[Given information — start]

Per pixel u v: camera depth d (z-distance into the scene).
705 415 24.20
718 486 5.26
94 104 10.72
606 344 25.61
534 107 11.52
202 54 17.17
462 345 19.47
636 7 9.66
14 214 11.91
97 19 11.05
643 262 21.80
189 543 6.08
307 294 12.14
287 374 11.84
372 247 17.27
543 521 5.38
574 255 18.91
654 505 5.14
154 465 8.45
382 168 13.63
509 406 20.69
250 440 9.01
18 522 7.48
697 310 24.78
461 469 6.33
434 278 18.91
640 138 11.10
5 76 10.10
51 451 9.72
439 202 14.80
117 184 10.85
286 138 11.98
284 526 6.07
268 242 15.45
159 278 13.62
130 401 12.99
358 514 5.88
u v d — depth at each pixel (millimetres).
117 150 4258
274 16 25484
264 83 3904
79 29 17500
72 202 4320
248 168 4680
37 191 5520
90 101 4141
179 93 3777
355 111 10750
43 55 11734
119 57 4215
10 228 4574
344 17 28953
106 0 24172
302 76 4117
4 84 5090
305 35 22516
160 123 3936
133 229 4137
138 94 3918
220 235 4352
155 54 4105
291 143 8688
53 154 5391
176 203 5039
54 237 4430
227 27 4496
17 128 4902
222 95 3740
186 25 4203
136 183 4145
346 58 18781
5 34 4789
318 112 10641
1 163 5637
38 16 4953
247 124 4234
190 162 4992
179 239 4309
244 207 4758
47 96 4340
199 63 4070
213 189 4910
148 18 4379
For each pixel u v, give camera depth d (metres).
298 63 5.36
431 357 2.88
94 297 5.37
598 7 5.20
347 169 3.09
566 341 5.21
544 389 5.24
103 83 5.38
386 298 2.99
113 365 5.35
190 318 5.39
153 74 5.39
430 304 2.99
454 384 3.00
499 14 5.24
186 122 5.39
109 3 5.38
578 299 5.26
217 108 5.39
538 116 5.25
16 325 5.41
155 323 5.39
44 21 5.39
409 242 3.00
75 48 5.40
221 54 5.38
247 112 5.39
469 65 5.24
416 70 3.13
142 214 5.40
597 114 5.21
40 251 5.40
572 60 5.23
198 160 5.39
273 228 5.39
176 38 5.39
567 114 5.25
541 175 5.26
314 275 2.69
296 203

[Given information — finish]

• [What you should do]: Among the lines above, show every one that contains the string "each".

• [Response below]:
u v d — depth at each pixel (millimetres).
For each pixel u v, give camera depth d (metres).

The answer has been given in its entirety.